→ **Task 1**:
Answer these questions using the Lloyd's Bank forum thread:
(a) What price-to-earnings figure does the opening post give for the stock?
(b) At what price did londoncalling buy a tranche?
(c) According to liquidfinance, what purchase did the UK government pressure Lloyds into making?
→ **Task 2**:
For each statement, decide whether the Lloyd's Bank forum thread supports it. Answer yes or no, and quote the words from the thread that settle it.
(a) londoncalling names Banco Santander as another option.
(b) jacofan bought shares with market orders.
(c) The opening post reports a first-quarter profit of 5 million.

→ **Excerpt provided**:
☆ ☆ ☆ ☆ ☆

# Lloyd's Bank (LYG:US)



## nakedput (Jan 2, 2013)

What are your thoughts on LLoyd's Bank? It looks to be on the way up.

Q1 had profit of 2 billion (compared to a loss of 5 million last year). They are a government owned entity (retail bank in the UK), will not go bankrupt (unless the gov't lets them ala Lehman Bros), and are currently trading at a PE with a grand total of 0.80. If you look at a chart from mid April to now, the stock has been going up and up and up, barely even correcting. 

The state of Europe in general tells me to stay the hell away from any banking stock as they are too risky, but the contrarian in me tells me that this could potentially yield in excess of 100% returns in a few years. What do you all think?


----------



## londoncalling (Sep 17, 2011)

I am looking at it now. Seems to be a stable UK bank that has hinted at reinstating a dividend once they begin to turn a profit. Anybody else looking at this or any UK/European banks?


----------



## the-royal-mail (Dec 11, 2009)

Seems at odds with the gov't:

http://www.financialstrend.com/lloy...elyg-caught-in-one-billion-tax-web-14275.html


----------



## londoncalling (Sep 17, 2011)

thanks for the link TRM. 1 billion pounds is not chump change. Still considering it for a long term hold. It is up over 60% in the short term but still way down using the 10 yr. Another option for me is Banco Santander. One is a play on the mortgage housing recovery in the UK. The other is more of a global retail bank play.

Cheers


----------



## londoncalling (Sep 17, 2011)

Bought a tranche @ 5.49 for the long run.


----------



## jacofan (Apr 17, 2013)

Well I took a dip into the LYG pool the past couple days with limit orders that were picked off. With Mark Carney over there as the BOE Governor I think the banks are going to recover well and that Mark will help guide them to stability similar to Canada's. This will be a long hold for me and hope the divy gets brought back this year too! If I can resist the urge to sell and hold long term I think we have a big winner with this one. Some might call it just a gamble, probably is :nevreness:


----------



## liquidfinance (Jan 28, 2011)

Lloyds was always the most conservative of the UK banks. The only reason it nearly collapsed was because the UK govt pressured it into buying HBOS. The main route of the problems. 

The bank should be good in the long run and the govt has now started to sell some of its holdings. No doubt this will weigh on the price a bit but has to be positive in the long run.

http://uk.reuters.com/article/2014/03/25/uk-lloyds-share-sale-idUKBREA2O1CO20140325


----------



## londoncalling (Sep 17, 2011)

thanks for the link liquid. Hoping to pick up more next week.


----------

☆ ☆ ☆ ☆ ☆

Collected data entries
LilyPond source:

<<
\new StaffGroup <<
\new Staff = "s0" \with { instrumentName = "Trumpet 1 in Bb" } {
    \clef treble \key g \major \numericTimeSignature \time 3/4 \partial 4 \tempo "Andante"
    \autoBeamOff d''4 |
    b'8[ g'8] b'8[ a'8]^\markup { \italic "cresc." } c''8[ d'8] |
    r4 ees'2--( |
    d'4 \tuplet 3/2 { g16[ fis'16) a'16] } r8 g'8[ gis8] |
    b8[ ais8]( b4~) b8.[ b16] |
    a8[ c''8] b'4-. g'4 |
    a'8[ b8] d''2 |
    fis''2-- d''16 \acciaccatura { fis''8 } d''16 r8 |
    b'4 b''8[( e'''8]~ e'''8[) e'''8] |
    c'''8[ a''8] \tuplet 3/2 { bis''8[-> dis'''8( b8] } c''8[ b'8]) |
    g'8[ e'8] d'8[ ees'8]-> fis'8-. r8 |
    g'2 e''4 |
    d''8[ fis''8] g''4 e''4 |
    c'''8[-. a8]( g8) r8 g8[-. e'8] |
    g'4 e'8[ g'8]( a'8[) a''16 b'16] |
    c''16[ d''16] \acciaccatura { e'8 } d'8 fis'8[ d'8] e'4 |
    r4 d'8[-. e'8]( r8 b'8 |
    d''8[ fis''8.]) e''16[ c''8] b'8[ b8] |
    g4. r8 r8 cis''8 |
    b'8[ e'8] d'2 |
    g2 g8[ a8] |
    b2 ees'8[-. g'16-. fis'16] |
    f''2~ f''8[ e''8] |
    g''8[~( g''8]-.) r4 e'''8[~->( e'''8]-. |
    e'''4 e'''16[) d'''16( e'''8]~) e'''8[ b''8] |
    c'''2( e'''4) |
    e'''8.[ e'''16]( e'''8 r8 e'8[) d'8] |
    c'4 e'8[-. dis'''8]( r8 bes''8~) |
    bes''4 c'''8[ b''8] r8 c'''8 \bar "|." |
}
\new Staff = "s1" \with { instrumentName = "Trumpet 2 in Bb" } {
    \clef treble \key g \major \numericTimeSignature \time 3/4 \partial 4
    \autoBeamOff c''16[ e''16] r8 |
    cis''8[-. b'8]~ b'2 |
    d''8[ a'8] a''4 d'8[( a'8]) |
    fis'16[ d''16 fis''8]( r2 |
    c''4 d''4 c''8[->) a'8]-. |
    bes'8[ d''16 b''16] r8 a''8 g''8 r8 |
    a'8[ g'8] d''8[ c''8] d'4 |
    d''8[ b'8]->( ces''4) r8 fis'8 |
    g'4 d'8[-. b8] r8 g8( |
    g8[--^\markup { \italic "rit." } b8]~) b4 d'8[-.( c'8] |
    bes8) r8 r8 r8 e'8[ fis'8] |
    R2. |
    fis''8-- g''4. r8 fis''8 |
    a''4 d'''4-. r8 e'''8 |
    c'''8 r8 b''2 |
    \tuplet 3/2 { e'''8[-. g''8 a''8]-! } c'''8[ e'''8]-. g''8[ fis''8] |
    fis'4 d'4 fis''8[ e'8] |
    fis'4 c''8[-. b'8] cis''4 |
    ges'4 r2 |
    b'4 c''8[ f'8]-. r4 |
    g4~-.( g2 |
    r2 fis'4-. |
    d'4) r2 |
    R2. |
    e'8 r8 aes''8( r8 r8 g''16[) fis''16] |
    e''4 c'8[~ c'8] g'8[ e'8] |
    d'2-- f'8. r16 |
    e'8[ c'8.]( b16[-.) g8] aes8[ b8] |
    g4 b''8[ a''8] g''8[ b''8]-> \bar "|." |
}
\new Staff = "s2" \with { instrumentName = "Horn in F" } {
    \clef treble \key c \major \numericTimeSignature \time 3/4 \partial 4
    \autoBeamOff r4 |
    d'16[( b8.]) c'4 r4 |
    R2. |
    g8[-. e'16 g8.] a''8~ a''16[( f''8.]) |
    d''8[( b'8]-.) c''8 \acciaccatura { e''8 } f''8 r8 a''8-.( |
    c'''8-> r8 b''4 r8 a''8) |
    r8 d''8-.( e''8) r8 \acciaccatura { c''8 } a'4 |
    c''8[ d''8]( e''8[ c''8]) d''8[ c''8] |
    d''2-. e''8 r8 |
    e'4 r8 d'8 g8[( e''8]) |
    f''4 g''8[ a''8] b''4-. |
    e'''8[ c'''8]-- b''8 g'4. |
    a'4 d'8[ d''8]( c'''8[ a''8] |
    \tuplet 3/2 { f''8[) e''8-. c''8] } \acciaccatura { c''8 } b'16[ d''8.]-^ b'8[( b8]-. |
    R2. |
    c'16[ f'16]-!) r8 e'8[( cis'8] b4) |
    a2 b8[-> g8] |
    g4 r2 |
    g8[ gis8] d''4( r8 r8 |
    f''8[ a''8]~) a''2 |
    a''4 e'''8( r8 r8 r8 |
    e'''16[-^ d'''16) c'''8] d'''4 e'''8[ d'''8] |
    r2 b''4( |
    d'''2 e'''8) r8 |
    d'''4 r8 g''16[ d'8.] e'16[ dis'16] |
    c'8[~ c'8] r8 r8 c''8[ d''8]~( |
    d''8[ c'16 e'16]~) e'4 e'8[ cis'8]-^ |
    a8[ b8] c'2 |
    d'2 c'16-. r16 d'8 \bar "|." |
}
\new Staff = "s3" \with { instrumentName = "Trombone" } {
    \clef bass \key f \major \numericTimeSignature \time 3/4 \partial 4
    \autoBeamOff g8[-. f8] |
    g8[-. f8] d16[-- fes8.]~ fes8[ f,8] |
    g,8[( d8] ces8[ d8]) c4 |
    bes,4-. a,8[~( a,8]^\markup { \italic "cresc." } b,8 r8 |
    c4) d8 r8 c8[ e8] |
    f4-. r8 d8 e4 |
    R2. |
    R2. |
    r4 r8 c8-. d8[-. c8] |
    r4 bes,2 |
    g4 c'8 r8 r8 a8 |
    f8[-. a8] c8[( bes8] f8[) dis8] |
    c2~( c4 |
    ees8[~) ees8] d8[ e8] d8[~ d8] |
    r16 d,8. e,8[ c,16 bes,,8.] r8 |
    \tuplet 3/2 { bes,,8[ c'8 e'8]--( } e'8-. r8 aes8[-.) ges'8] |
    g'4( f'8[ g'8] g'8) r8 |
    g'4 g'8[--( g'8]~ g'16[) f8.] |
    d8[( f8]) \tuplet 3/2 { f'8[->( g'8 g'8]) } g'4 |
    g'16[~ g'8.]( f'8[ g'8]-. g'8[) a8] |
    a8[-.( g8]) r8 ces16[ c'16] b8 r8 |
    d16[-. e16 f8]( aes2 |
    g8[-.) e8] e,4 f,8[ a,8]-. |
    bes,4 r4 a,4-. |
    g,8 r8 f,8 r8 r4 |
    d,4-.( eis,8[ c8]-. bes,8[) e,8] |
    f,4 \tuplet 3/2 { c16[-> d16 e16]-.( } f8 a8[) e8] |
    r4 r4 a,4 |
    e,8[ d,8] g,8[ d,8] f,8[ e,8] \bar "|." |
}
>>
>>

☆ ☆ ☆ ☆ ☆

→ **Complete response 1**:
(a) 0.80
(b) 5.49
(c) HBOS

→ **Complete response 2**:
(a) Yes: "Another option for me is Banco Santander."
(b) No: "with limit orders that were picked off"
(c) No: "Q1 had profit of 2 billion (compared to a loss of 5 million last year)"